Enfin, je compte adapter le dispositif du congé-éducation payé en vue de l’assouplir pour les régimes de temps partiel. Il s’agit en effet du principal mécanisme par lequel des femmes peuvent décider de suivre des formations qui les mèneront dans d’autres directions que le secteur dans lequel elles exercent La formation professionnelle dans ce secteur reste nécessaire pour acquérir les compétences nécessaires à leur emploi, mais le congé éducatif rémunéré devrait permettre à ces femmes de choisir un autre emploi dans un autre secteur. Nous lancerons également quelques appels à projets et initiatives pilotes pour voir dans quelles directions nous pouvons proposer des reconversions – qui nécessiteront généralement des formations. Le gouvernement débat en ce moment des scénarios possibles en vue d’une augmentation du titre-service. Le prix ne sera sans doute pas inférieur à 10 euros. Nous réfléchissons à établir une certaine progressivité. Le prix actuel est de 9 euros jusqu’à 400 titres et de 10 euros ensuite. Certaines catégories peuvent comptabiliser jusqu’à 2.000 titres.
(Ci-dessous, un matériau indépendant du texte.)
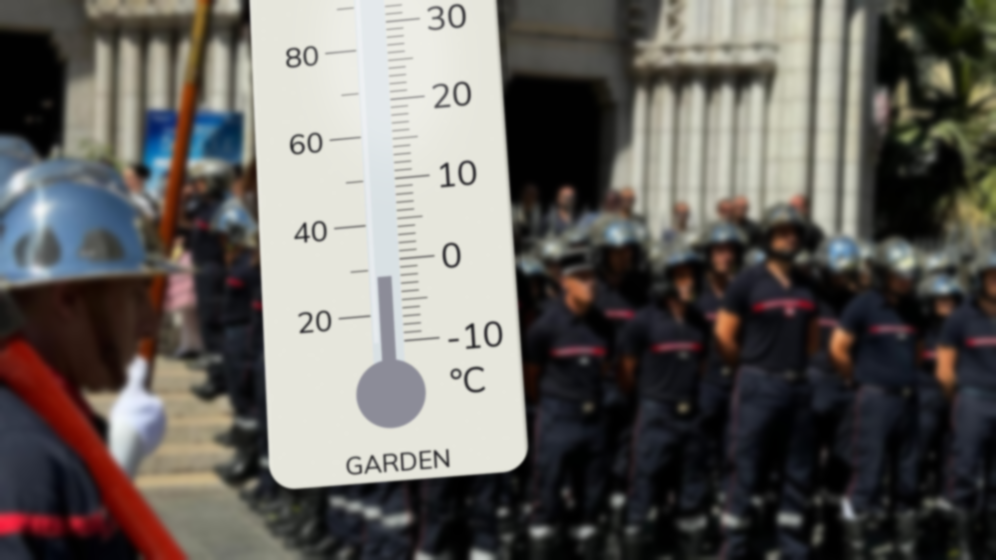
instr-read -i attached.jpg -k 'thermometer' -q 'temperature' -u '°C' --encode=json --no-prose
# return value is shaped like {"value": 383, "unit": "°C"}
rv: {"value": -2, "unit": "°C"}
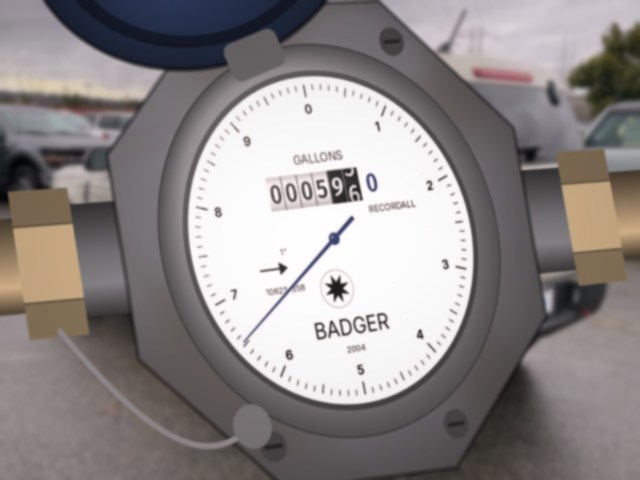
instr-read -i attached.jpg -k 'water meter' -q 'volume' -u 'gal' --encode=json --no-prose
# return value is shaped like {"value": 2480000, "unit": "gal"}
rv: {"value": 5956.5, "unit": "gal"}
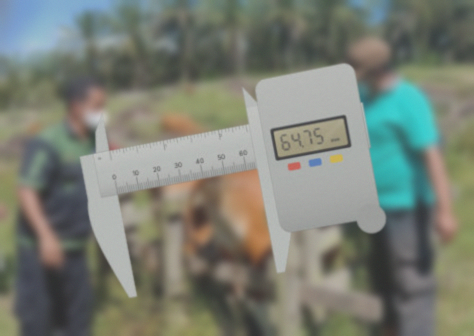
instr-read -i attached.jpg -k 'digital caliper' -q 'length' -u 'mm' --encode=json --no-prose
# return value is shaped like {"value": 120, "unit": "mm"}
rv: {"value": 64.75, "unit": "mm"}
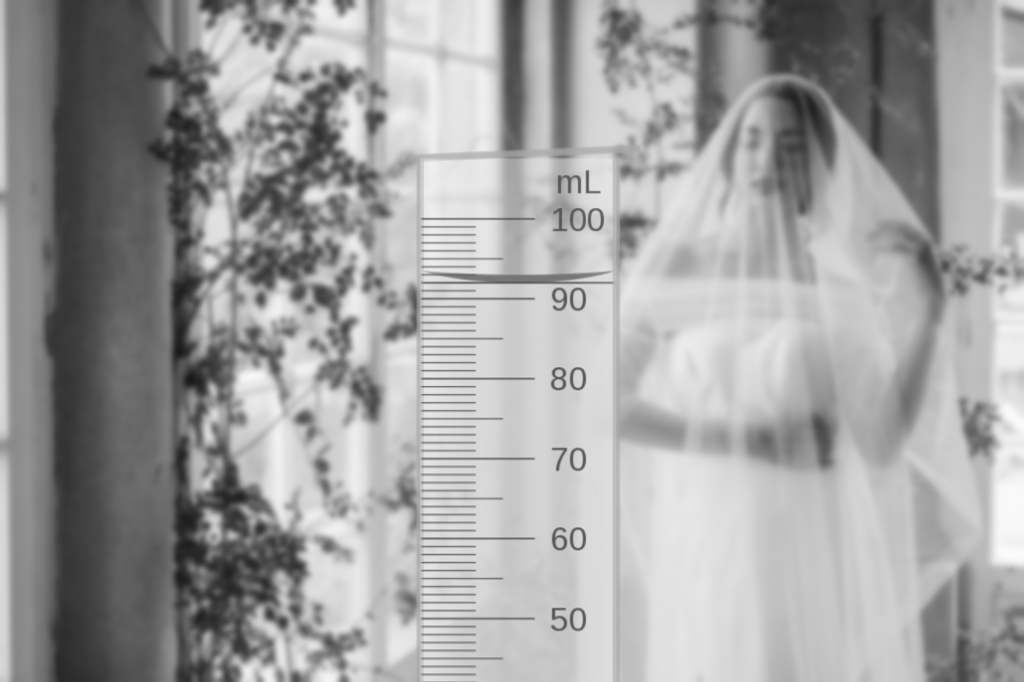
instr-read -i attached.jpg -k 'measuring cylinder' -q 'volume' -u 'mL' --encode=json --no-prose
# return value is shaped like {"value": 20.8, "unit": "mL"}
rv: {"value": 92, "unit": "mL"}
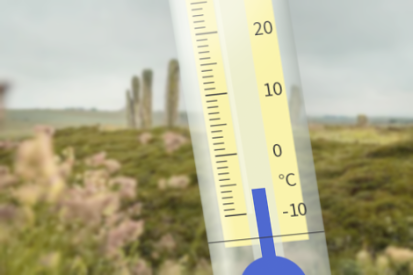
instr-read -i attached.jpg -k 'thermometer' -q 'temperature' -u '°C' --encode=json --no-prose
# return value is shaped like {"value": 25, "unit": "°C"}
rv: {"value": -6, "unit": "°C"}
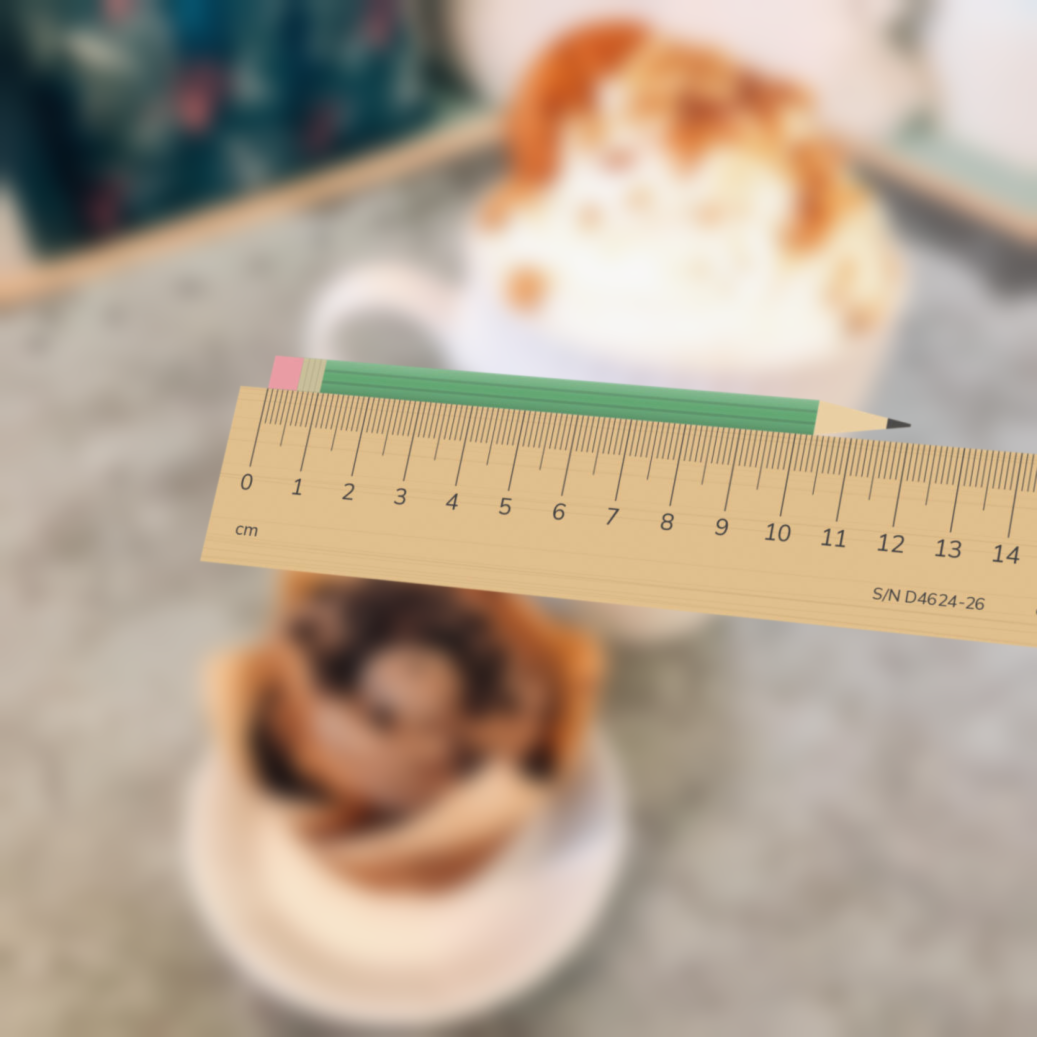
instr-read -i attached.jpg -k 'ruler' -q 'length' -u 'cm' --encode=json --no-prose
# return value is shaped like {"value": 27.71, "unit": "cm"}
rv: {"value": 12, "unit": "cm"}
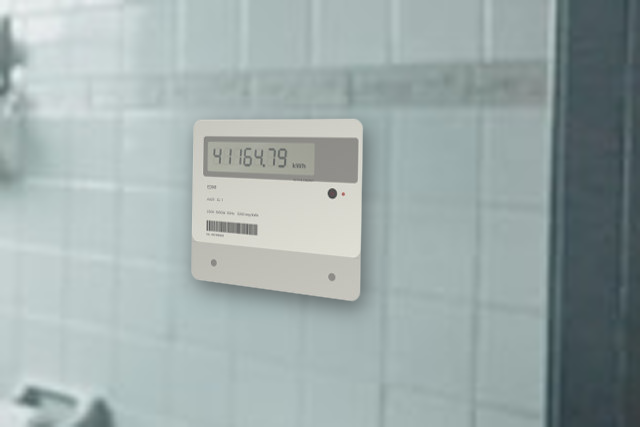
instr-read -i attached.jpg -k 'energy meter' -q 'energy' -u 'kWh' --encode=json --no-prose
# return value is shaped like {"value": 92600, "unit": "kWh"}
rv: {"value": 41164.79, "unit": "kWh"}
S’agissant des conditions d’agrément, nous étudions la possibilité d’imposer des conditions de formation préalables à l’entrée en service ou d’assurer, à tout le moins, que dans les premiers mois d’entrée en service dans le secteur, une formation de base adéquate sera donnée au travailleur. De nombreuses entreprises le font déjà, mais nous évaluons la possibilité de systématiser cette pratique et de l’imposer à tous les opérateurs. Le Fonds de formation sectoriel des titres-services est loin d’être épuisé.
J’ai récemment assisté à une formation en entreprise pour travailleurs de titres-services. Elle consistait à leur enseigner les bases de l’accès aux outils numériques comme l’ordinateur et le smartphone. Dans la réforme que nous voudrions mettre en place, rappelons que le plus grand danger est le retour du travail au noir.